Leserbrief Fachkraft Gefahr vor Augen führen

Nach einer Attacke von Jugendlichen gegen eine ältere Dame in Lustadt , soll sich nun eine Fachkraft des Problems annehmen. r
Nach einer Attacke von Jugendlichen gegen eine ältere Dame in Lustadt , soll sich nun eine Fachkraft des Problems annehmen. r

Leserbrief zum Artikel „Sichere Treffs für Junge Leute“, RHEINPFALZ vom 8. September.

Vor ungefähr 20 Jahren war ich Stammgast in einer großen Diskothek, in der eine Gruppe einfach strukturierter, gewaltbereiter junger Männer, sogenannter „Jugendlicher mit defizitärem Sozialverhalten“ sukzessive die Macht an sich gerissen hatte. Vandalismus und Zechprellerei waren an der Tagesordnung, das Personal wurde bedroht, Frauen wurden belästigt und ihre Begleiter wurden zusammengeschlagen. Drei Wochen nach dem Einsatz eines kompetenten Security-Teams war die Disco „befriedet“. Nachdem es sich herumgesprochen hatte, dass dort ab sofort ein anderer Wind weht, kehrten die ehemaligen Stammgäste wieder zurück und die Diskothek füllte sich von Mal zu Mal mit immer mehr „normalen Gästen“. Die Tatsache, dass die Disco nach mehreren Wochen regelrecht boomte, war darauf zurückzuführen, dass der Betreiber entschieden hatte, ein auf Gastronomie- und Veranstaltungsschutz spezialisiertes Sicherheitsunternehmen mit der Rettung seines, kurz vor dem wirtschaftlichen Ruin stehenden Gewerbebetriebes zu beauftragen. Niemand bedauerte es, dass im Rahmen der „Befriedung“ sogenannte „Jugendliche (mit defizitärem Sozialverhalten)“ verscheucht wurden. Der Wirt erfreute sich eines umsatzträchtigen Gewerbebetriebes und die „normalen“ Gäste, darunter auch viele junge Leute, wurden nicht verscheucht, sondern fühlten sich sicher.

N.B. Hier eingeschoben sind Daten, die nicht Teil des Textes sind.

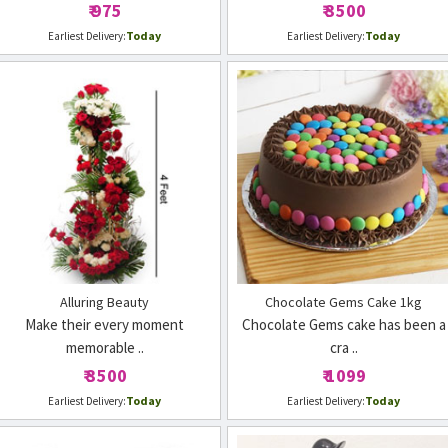
₹ 975
₹ 3500
Today
Today
Earliest Delivery:
Earliest Delivery:
Alluring Beauty
Chocolate Gems Cake 1kg
Make their every moment
Chocolate Gems cake has been a
memorable ..
cra ..
₹ 3500
₹ 1099
Today
Today
Earliest Delivery:
Earliest Delivery: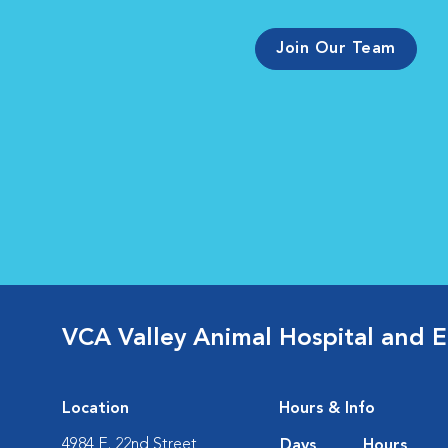
Join Our Team
VCA Valley Animal Hospital and 
Location
Hours & Info
4984 E. 22nd Street
Days
Hours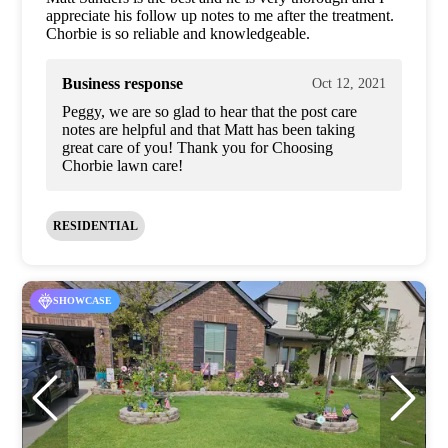
appreciate his follow up notes to me after the treatment.
Chorbie is so reliable and knowledgeable.
Business response
Oct 12, 2021
Peggy, we are so glad to hear that the post care
notes are helpful and that Matt has been taking
great care of you! Thank you for Choosing
Chorbie lawn care!
RESIDENTIAL
SHOWCASE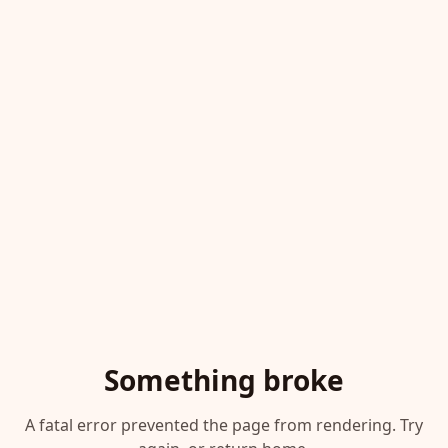
Something broke
A fatal error prevented the page from rendering. Try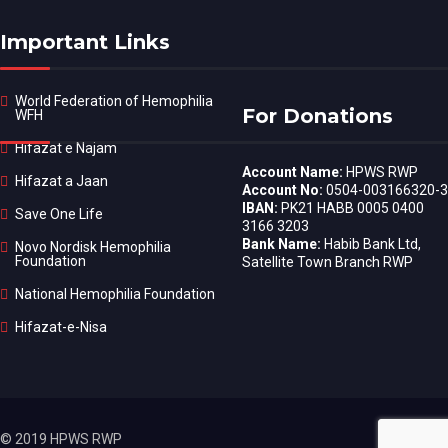
Important Links
World Federation of Hemophilia
For Donations
WFH
Hifazat e Najam
Account Name:
HPWS RWP
Hifazat a Jaan
Account No:
0504-003166320-3
IBAN:
PK21 HABB 0005 0400
Save One Life
3166 3203
Bank Name:
Habib Bank Ltd,
Novo Nordisk Hemophilia
Foundation
Satellite Town Branch RWP
National Hemophilia Foundation
Hifazat-e-Nisa
© 2019 HPWS RWP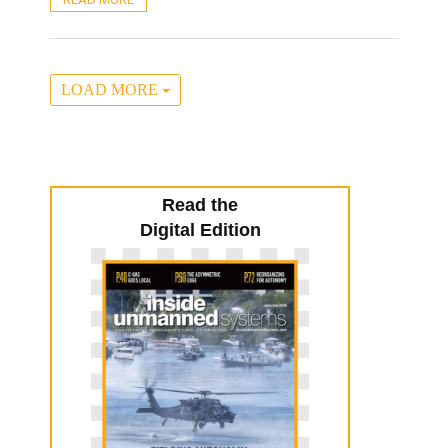
LOAD MORE
Read the
Digital Edition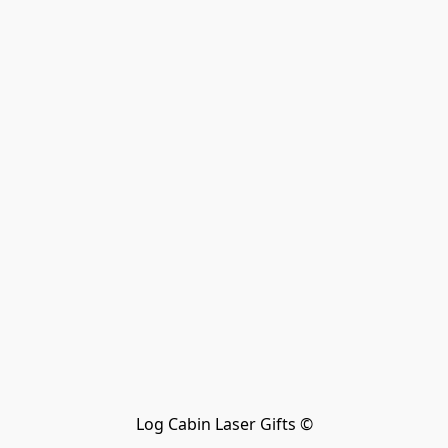
Log Cabin Laser Gifts ©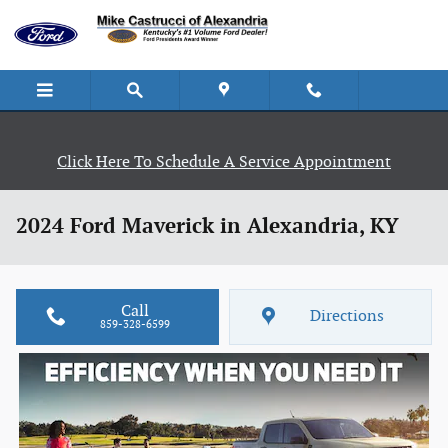
Skip to main content
Click Here To Schedule A Service Appointment
2024 Ford Maverick in Alexandria, KY
Call
Directions
859-328-6599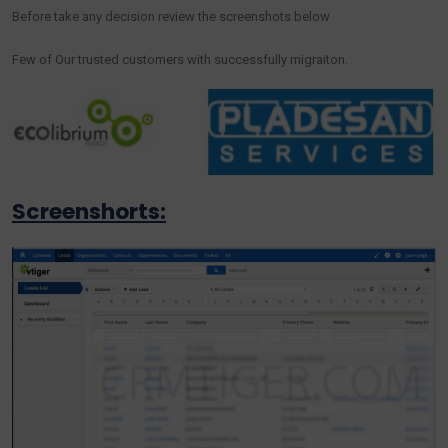
Before take any decision review the screenshots below
Few of Our trusted customers with successfully migraiton.
Screenshorts: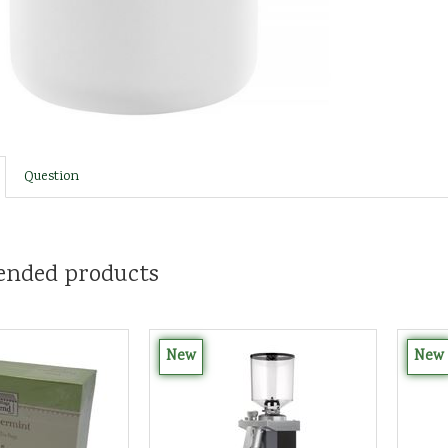
Question
nded products
New
New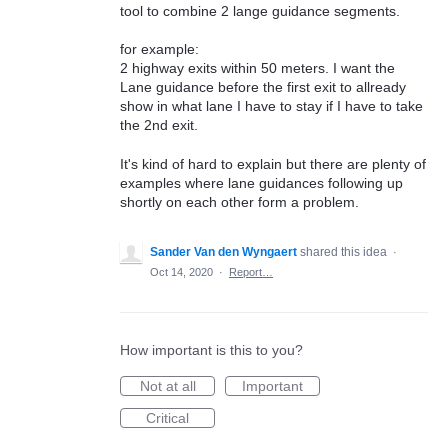
tool to combine 2 lange guidance segments.
for example:
2 highway exits within 50 meters. I want the
Lane guidance before the first exit to allready
show in what lane I have to stay if I have to take
the 2nd exit.
It's kind of hard to explain but there are plenty of
examples where lane guidances following up
shortly on each other form a problem.
Sander Van den Wyngaert
shared this idea
·
Oct 14, 2020
·
Report…
How important is this to you?
Not at all
Important
Critical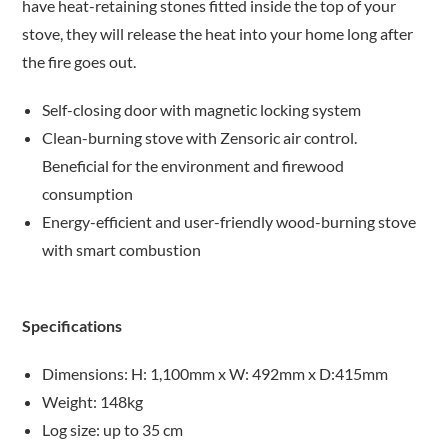
have heat-retaining stones fitted inside the top of your
stove, they will release the heat into your home long after
the fire goes out.
Self-closing door with magnetic locking system
Clean-burning stove with Zensoric air control.
Beneficial for the environment and firewood
consumption
Energy-efficient and user-friendly wood-burning stove
with smart combustion
Specifications
Dimensions: H: 1,100mm x W: 492mm x D:415mm
Weight: 148kg
Log size: up to 35 cm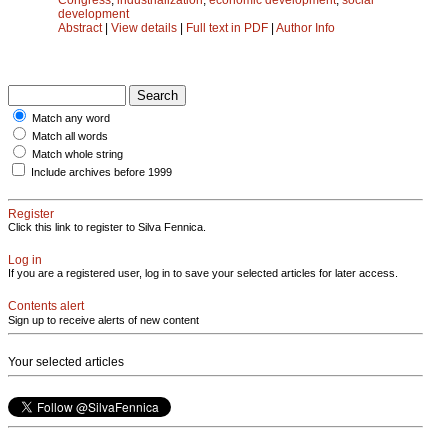
development
Abstract
|
View details
|
Full text in PDF
|
Author Info
Match any word
Match all words
Match whole string
Include archives before 1999
Register
Click this link to register to Silva Fennica.
Log in
If you are a registered user, log in to save your selected articles for later access.
Contents alert
Sign up to receive alerts of new content
Your selected articles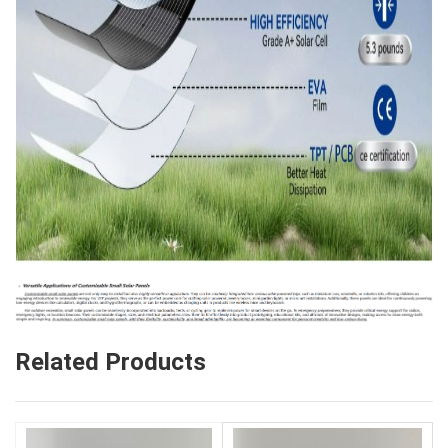
Related Products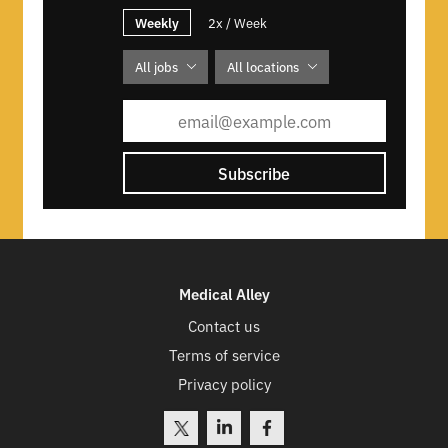
Weekly
2x / Week
All jobs
All locations
Subscribe
Medical Alley
Contact us
Terms of service
Privacy policy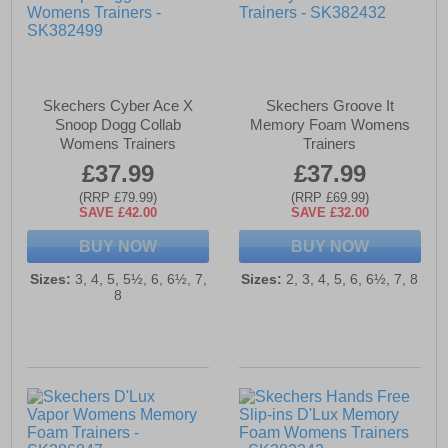
Skechers Cyber Ace X
Skechers Groove It
Snoop Dogg Collab
Memory Foam Womens
Womens Trainers
Trainers
£37.99
£37.99
(RRP £79.99)
(RRP £69.99)
SAVE £42.00
SAVE £32.00
BUY NOW
BUY NOW
Sizes:
3, 4, 5, 5½, 6, 6½, 7,
Sizes:
2, 3, 4, 5, 6, 6½, 7, 8
8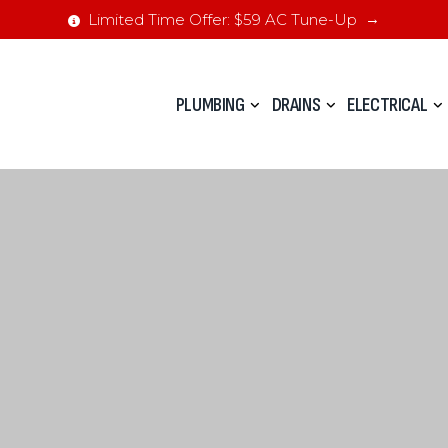
Limited Time Offer: $59 AC Tune-Up
PLUMBING
DRAINS
ELECTRICAL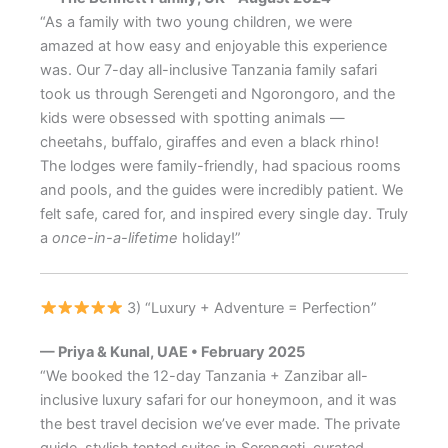
“As a family with two young children, we were
amazed at how easy and enjoyable this experience
was. Our 7-day all-inclusive Tanzania family safari
took us through Serengeti and Ngorongoro, and the
kids were obsessed with spotting animals —
cheetahs, buffalo, giraffes and even a black rhino!
The lodges were family-friendly, had spacious rooms
and pools, and the guides were incredibly patient. We
felt safe, cared for, and inspired every single day. Truly
a
once-in-a-lifetime
holiday!”
3) “Luxury + Adventure = Perfection”
— Priya & Kunal, UAE • February 2025
“We booked the 12-day Tanzania + Zanzibar all-
inclusive luxury safari for our honeymoon, and it was
the best travel decision we’ve ever made. The private
guide, stylish tented suites in Serengeti, curated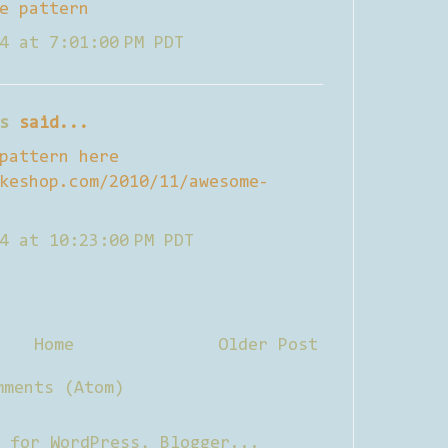
e pattern
4 at 7:01:00 PM PDT
s
said...
pattern here
keshop.com/2010/11/awesome-
4 at 10:23:00 PM PDT
Home
Older Post
mments (Atom)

Nun soll in Lustadt für jemanden eine Stelle geschaffen werden, der „vom Fach“ ist. Da es sich ihrem Beitrag zufolge bei dieser Person weder um eine Fachkraft für Schutz und Sicherheit (IHK) noch um eine IHK-geprüfte Schutz- und Sicherheitskraft oder eine/n Sachkundige/n im Sicherheitsgewerbe gemäß Paragraf 34 a Gewerbeordnung, sondern mit hoher Wahrscheinlichkeit um eine/n Sozialarbeiter/in beziehungsweise Streetworker/in, Erzieher/in oder Sozialpädagogen/Sozialpädagogin handeln wird, stellt sich die Frage, wie diese Person auf gewalttätige Angriffe sogenannter „Jugendlicher“ reagieren soll, wenn sie erkennt, dass sie mit Ihren fachlichen, das heißt, verbalen Möglichkeiten an ihre Grenzen stößt. Über diese Frage sollte man sich vor dem Einsatz einer solchen Fachkraft Gedanken machen. Außerdem sollte man es auch keinesfalls unterlassen, der Fachkraft zu erwartende Gefahrensituationen vor Augen zu führen. Es ist nämlich davon auszugehen, dass sogenannte „Jugendliche“, die nicht davor zurückschrecken, einer älteren Dame das Nasenbein zu brechen, auch keine Hemmungen haben, eine Mitarbeiterin oder einen Mitarbeiter „vom Fach“ fachgerecht zusammenzuschlagen.